= Jack Rampton =

British civil servant (1920–1994)

Sir Jack Leslie Rampton, KCB (10 July 1920 – 30 March 1994) was a British civil servant.

Born in India on 10 July 1920, Rampton was the son of a businessman. He attended Tonbridge School and Trinity College, Oxford, and was unable to serve in the military during the Second World War due to poor eyesight. He was employed by HM Treasury in 1941 and was promoted to under-secretary for the public expenditure side in 1964. He was then deputy secretary of the Ministry of Technology from 1968 to 1970, and then of the new Department of Trade and Industry, where he was Second Permanent Secretary for Industrial Development from 1972 to 1974; he was knighted in 1973 as a Knight Commander of the Order of the Bath.
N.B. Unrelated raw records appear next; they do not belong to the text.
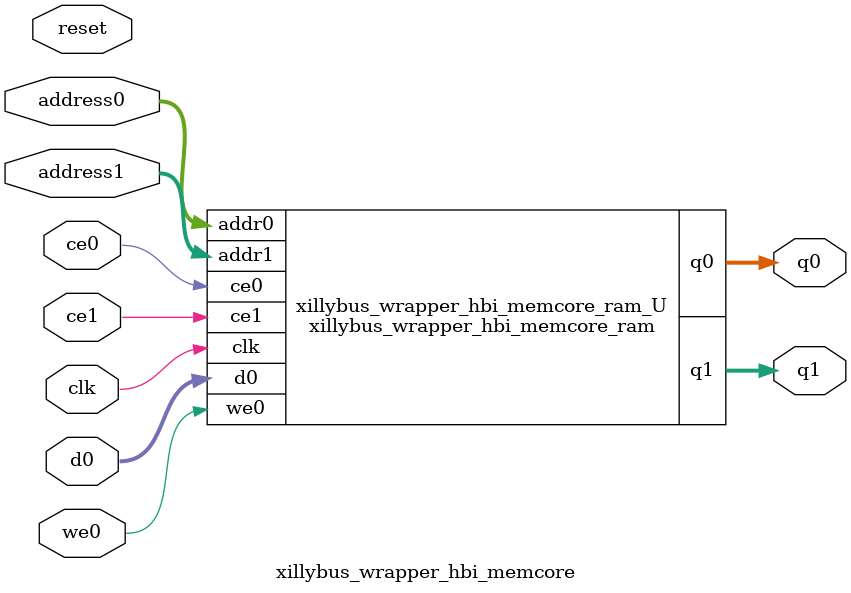
<source format=v>

`timescale 1 ns / 1 ps
module xillybus_wrapper_hbi_memcore_ram (addr0, ce0, d0, we0, q0, addr1, ce1, q1,  clk);

parameter DWIDTH = 32;
parameter AWIDTH = 10;
parameter MEM_SIZE = 576;

input[AWIDTH-1:0] addr0;
input ce0;
input[DWIDTH-1:0] d0;
input we0;
output reg[DWIDTH-1:0] q0;
input[AWIDTH-1:0] addr1;
input ce1;
output reg[DWIDTH-1:0] q1;
input clk;

(* ram_style = "block" *)reg [DWIDTH-1:0] ram[0:MEM_SIZE-1];




always @(posedge clk)  
begin 
    if (ce0) 
    begin
        if (we0) 
        begin 
            ram[addr0] <= d0; 
            q0 <= d0;
        end 
        else 
            q0 <= ram[addr0];
    end
end


always @(posedge clk)  
begin 
    if (ce1) 
    begin
            q1 <= ram[addr1];
    end
end


endmodule


`timescale 1 ns / 1 ps
module xillybus_wrapper_hbi_memcore(
    reset,
    clk,
    address0,
    ce0,
    we0,
    d0,
    q0,
    address1,
    ce1,
    q1);

parameter DataWidth = 32'd32;
parameter AddressRange = 32'd576;
parameter AddressWidth = 32'd10;
input reset;
input clk;
input[AddressWidth - 1:0] address0;
input ce0;
input we0;
input[DataWidth - 1:0] d0;
output[DataWidth - 1:0] q0;
input[AddressWidth - 1:0] address1;
input ce1;
output[DataWidth - 1:0] q1;



xillybus_wrapper_hbi_memcore_ram xillybus_wrapper_hbi_memcore_ram_U(
    .clk( clk ),
    .addr0( address0 ),
    .ce0( ce0 ),
    .d0( d0 ),
    .we0( we0 ),
    .q0( q0 ),
    .addr1( address1 ),
    .ce1( ce1 ),
    .q1( q1 ));

endmodule


</source>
His portfolio was particularly important as the European Community made regional development a priority, and Rampton was particularly interested in the development of British areas struggling economically.

In 1974, Rampton was appointed Permanent Secretary of the new Department of Energy, remaining there until he retired in 1980. This coincided with significant problems for the energy industry, including the oil crisis and an overtime ban for coal miners. While leading the department through these problems, he was also in charge as the UK exploited the oil and gas reserves under the North Sea, making the UK less dependent on foreign imports and domestic coal. He nevertheless clashed with the minister, Tony Benn, including about the specifications for new nuclear plants.

In retirement, he held directorships in the private sector, including the North Sea Sun Oil company, and was chairman of the British–Australia Society and the Cook Society. He died on 30 March 1994.